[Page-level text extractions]
════
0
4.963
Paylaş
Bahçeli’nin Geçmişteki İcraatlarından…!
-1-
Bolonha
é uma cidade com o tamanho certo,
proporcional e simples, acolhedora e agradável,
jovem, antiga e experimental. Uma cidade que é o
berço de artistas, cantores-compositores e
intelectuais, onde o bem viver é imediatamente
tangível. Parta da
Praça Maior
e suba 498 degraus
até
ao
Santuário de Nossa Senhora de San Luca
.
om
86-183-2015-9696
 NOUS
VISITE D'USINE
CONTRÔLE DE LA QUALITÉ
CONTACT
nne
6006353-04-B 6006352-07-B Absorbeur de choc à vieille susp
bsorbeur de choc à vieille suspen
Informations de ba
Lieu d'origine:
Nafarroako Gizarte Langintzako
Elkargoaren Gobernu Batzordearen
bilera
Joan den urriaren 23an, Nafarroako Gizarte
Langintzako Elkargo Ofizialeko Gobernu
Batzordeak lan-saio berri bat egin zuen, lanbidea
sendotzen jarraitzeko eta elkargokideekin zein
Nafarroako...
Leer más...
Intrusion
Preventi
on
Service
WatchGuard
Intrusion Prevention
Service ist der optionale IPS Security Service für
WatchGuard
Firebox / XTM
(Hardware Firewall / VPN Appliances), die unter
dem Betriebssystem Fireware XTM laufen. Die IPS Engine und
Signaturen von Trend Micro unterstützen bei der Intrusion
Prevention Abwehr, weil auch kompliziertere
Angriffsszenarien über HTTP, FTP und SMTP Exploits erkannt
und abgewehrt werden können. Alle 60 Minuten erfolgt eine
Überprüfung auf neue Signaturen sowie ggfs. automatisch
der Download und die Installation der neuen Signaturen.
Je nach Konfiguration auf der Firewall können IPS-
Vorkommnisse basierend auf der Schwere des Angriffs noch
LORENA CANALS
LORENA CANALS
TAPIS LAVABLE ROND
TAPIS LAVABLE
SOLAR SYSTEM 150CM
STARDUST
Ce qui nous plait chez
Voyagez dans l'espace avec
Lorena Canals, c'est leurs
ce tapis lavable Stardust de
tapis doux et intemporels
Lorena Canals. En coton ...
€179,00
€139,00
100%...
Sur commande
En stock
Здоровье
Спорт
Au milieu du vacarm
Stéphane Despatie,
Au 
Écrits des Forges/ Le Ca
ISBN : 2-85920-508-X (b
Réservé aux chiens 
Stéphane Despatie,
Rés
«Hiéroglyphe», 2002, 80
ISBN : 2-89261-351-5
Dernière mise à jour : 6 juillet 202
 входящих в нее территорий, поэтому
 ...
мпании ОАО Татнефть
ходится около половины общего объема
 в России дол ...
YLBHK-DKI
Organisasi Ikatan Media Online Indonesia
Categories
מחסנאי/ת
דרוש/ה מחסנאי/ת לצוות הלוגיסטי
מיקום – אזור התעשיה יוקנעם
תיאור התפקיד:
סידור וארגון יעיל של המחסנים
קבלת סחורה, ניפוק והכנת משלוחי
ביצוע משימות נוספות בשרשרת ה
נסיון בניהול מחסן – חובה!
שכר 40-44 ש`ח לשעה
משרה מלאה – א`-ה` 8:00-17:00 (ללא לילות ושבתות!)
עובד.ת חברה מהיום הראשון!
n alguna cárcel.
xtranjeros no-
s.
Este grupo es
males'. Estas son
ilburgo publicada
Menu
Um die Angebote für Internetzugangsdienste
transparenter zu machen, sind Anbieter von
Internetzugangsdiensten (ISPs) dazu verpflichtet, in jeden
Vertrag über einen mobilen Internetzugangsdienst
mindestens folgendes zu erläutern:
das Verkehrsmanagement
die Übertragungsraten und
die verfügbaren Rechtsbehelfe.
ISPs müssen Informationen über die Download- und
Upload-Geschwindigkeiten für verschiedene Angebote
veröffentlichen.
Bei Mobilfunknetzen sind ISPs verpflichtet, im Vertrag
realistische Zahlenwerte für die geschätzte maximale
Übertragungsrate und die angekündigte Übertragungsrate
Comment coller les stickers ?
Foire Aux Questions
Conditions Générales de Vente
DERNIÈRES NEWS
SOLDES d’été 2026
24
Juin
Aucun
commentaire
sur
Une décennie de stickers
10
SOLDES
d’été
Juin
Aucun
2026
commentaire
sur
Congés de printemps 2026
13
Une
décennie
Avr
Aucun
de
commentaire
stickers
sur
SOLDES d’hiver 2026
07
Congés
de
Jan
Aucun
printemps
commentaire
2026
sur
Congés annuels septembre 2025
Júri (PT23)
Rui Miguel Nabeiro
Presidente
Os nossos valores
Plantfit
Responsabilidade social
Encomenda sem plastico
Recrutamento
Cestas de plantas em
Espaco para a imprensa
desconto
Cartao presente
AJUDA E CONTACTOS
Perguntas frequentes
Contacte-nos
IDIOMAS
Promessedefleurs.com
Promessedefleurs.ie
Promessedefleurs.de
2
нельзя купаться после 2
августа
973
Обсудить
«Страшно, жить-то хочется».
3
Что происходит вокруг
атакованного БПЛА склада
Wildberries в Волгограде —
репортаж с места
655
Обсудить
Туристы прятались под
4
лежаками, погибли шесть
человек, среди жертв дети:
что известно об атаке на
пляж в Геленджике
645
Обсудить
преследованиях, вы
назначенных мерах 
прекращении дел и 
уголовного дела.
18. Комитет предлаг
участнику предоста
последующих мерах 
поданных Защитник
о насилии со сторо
════
Among the entries above, locate the lines containing "Upload-Geschwindigkeiten für verschiedene" and "Perguntas frequentes", and transcribe exactly those two lines and all lines between.

- Solution to this problem -
Upload-Geschwindigkeiten für verschiedene Angebote
veröffentlichen.
Bei Mobilfunknetzen sind ISPs verpflichtet, im Vertrag
realistische Zahlenwerte für die geschätzte maximale
Übertragungsrate und die angekündigte Übertragungsrate
Comment coller les stickers ?
Foire Aux Questions
Conditions Générales de Vente
DERNIÈRES NEWS
SOLDES d’été 2026
24
Juin
Aucun
commentaire
sur
Une décennie de stickers
10
SOLDES
d’été
Juin
Aucun
2026
commentaire
sur
Congés de printemps 2026
13
Une
décennie
Avr
Aucun
de
commentaire
stickers
sur
SOLDES d’hiver 2026
07
Congés
de
Jan
Aucun
printemps
commentaire
2026
sur
Congés annuels septembre 2025
Júri (PT23)
Rui Miguel Nabeiro
Presidente
Os nossos valores
Plantfit
Responsabilidade social
Encomenda sem plastico
Recrutamento
Cestas de plantas em
Espaco para a imprensa
desconto
Cartao presente
AJUDA E CONTACTOS
Perguntas frequentes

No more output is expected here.